# Instructions for the task
Only the pictures are dropped; the lines of the material that follow are returned exactly.

# The data
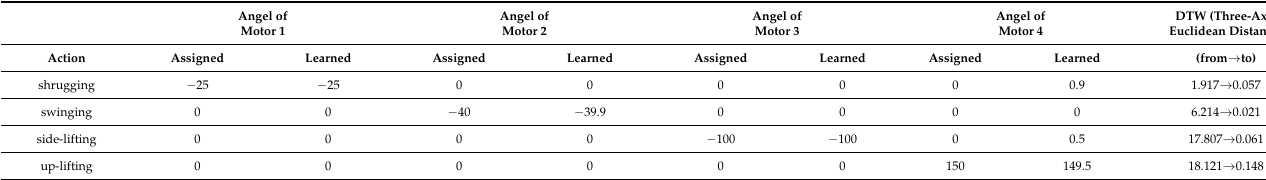
Table 1. The experimental results of motors with the same starting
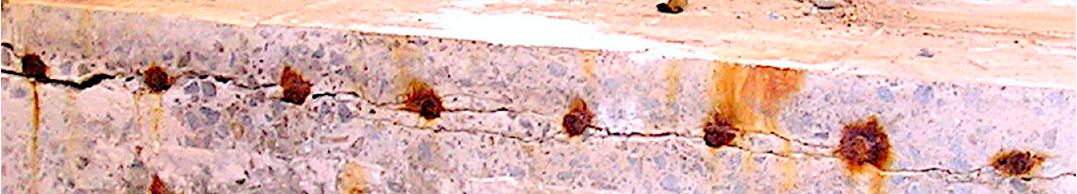
Figure 3. Cut cross-section in 2009 of a 450 mm thick deck slab (cover 40 mm) exposed since the 1930s in the Newcastle Harbour marine atmosphere, showing delamination crack passing through the bottom of the 16 mm diameter bars. © R.E. Melchers 2009.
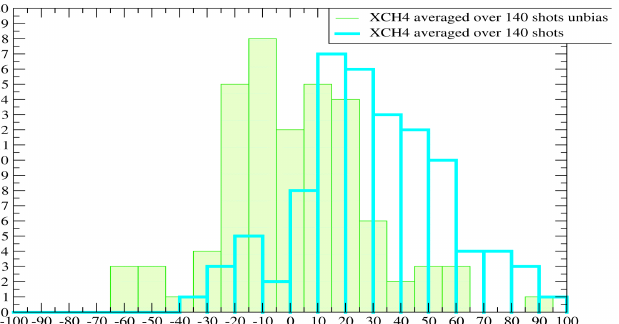
Figure 21. Histograms over 100 averages (over 140 shots) of the deviations from the true value for XCH 4 (with a sampling of 1 ppb). In blue before subtraction of the statistical bias, and in green after.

# Final answer
Table 1. The experimental results of motors with the same starting
Figure 3. Cut cross-section in 2009 of a 450 mm thick deck slab (cover 40 mm) exposed since the 1930s in the Newcastle Harbour marine atmosphere, showing delamination crack passing through the bottom of the 16 mm diameter bars. © R.E. Melchers 2009.
Figure 21. Histograms over 100 averages (over 140 shots) of the deviations from the true value for XCH 4 (with a sampling of 1 ppb). In blue before subtraction of the statistical bias, and in green after.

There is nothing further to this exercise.